From a theoretic point of view, there are no limits in dataset size. In practice, datasets bigger than 50 Mb uncompressed are difficult to manage, mainly because they can cause timeouts on the Internet during download. But this is not a big issue. More or less all data providers allow to split or filter large datasets.

From a commercial point of view, in our standard Starter Kit offering we put some reasonable limits to keep the ontology design simple (see SLA).

Could I use private datasets?

Sure! You can use any private dataset with full security. LinkedData.Center supports Basic Http Authentication scheme on both plain and encrypted channels.

Ok, I got it but what is needed to provide datasets to LinkedData.Center? 

When you activate a Starter Kit service you will be requested to submit datasets to LinkedData.Center. 

  • If your dataset is a tabular one, you'll have to provide:
    • the URL of a standard CSV dataset (we can manage both gzip and zip encoded files);
    • the URL or a textual description of the data structure (i.e. the metadata).
  • If your data set is a linked data, you'll have to provide: the SPARQL endpoint and the SPARQL query (optionally an SPARQL query that uses the "CONSTRUCT" operator).

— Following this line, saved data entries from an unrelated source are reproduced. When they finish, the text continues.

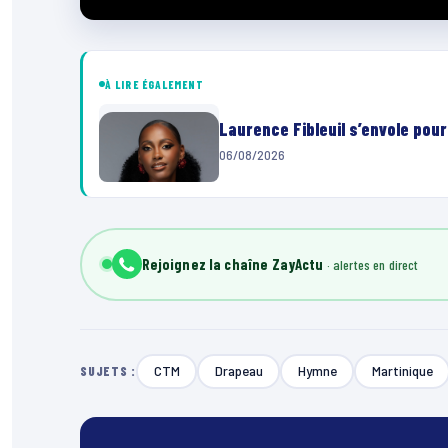
À LIRE ÉGALEMENT
Laurence Fibleuil s’envole pou
06/08/2026
Rejoignez la chaîne ZayActu
CTM
Drapeau
Hymne
Martinique
SUJETS :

In both cases, if data are private, you must give us the credentials to access the dataset. 

We are flexible enough to manage individual cases (i.e excel files, non-standard CSV files, etc.). Ask our experts to find a solution to your special case.

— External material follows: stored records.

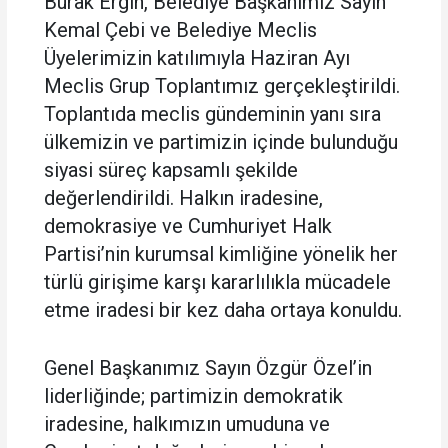
Burak Ergin, Belediye Başkanımız Sayın
Kemal Çebi ve Belediye Meclis
Üyelerimizin katılımıyla Haziran Ayı
Meclis Grup Toplantımız gerçekleştirildi.
Toplantıda meclis gündeminin yanı sıra
ülkemizin ve partimizin içinde bulunduğu
siyasi süreç kapsamlı şekilde
değerlendirildi. Halkın iradesine,
demokrasiye ve Cumhuriyet Halk
Partisi’nin kurumsal kimliğine yönelik her
türlü girişime karşı kararlılıkla mücadele
etme iradesi bir kez daha ortaya konuldu.
Genel Başkanımız Sayın Özgür Özel’in
liderliğinde; partimizin demokratik
iradesine, halkımızın umuduna ve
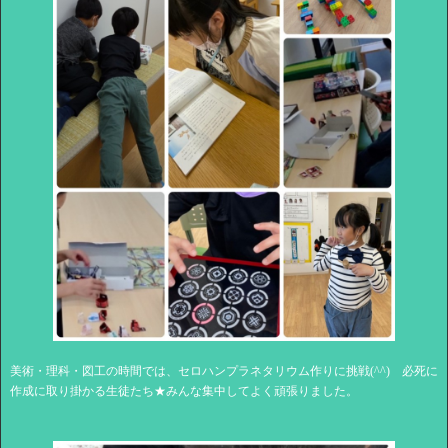
美術・理科・図工の時間では、セロハンプラネタリウム作りに挑戦(^^) 必死に
作成に取り掛かる生徒たち★みんな集中してよく頑張りました。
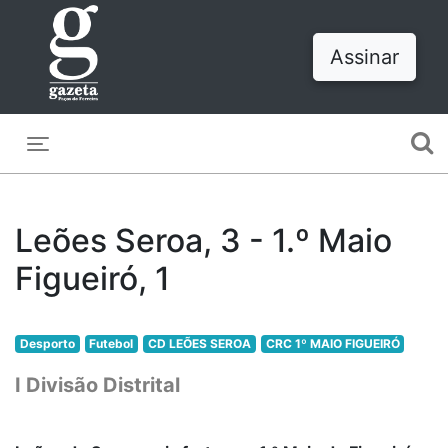
Assinar
Toggle navigation
Leões Seroa, 3 - 1.º Maio
Figueiró, 1
Desporto
Futebol
CD LEÕES SEROA
CRC 1º MAIO FIGUEIRÓ
I Divisão Distrital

Sorry, my data are secret...

We do not need to know your real data, but just their structure. If you have confidential data that you do not want to share with us, just provide us fake data and temporary credentials. On your knowledge base, you will be able to change both the dataset URL and access credentials on your decision.

My data are in a file in my desktop only

Just install SDaaS in  container and mount your data as a local volume.
If you have lots of data on your own network, please consider the LinkedData.Center Enterprise offering which moves all our technology to your premises.

What do I  have to do if I want to publish my own datasets?

TJust define your data license and data access criteria. 

LinkedData.Center provides you with all tools to publish data (open or not) as tabular data or as linked data. You will be compliant with best practices and with the e-Government guidelines.

Do you mean that... Can I sell open data?

Sure, through LinkedData.Center you can easily create value around open data (aggregating, cleansing, validating, filtering, etc) and then sell it.

Can I load a dataset directly in my Graph Database?

Yes, you can directly load any linked data. To load other types of datasets (i.e. tables or objects) you need to write a simple gateway. If you subscribe to the Starter Kit or the add dataset services we will do it for you.

Know more

...about tabular data

Tabular data are lists of records, each one providing a fixed set of fields.  The meaning of the fields is implicit or must be described elsewhere: in a book, in a web page, etc.  

Tabular data can be managed by an RDBMS and queried through SQL.


...about object collections

The structure of objects can be implicit or explicit, following a formal model or not (i.e. schemaless). Like for tabular data, the metadata should be defined elsewhere. 

Objects can be managed by object databases and queries with specific languages like XPATH. Any table can be translated into an object collection but not vice versa.


...about linked data

The structure of linked data is based on the Resource Data Framework. RDF is the foundation of the new web architecture and it is a W3C standard.

The data meaning (i.e. the semantic) is described by formal vocabularies (i.e. ontologies) that can be embedded in the dataset itself or another linked resource. The same for metadata.

Linked Data need to be managed by Graph Databases and queries using SPARQL through standard SPARQL endpoint

RDF is able to describe any kind of a dataset (i.e. table, objects) adding power to information. RDF is the format we use internally to model all data.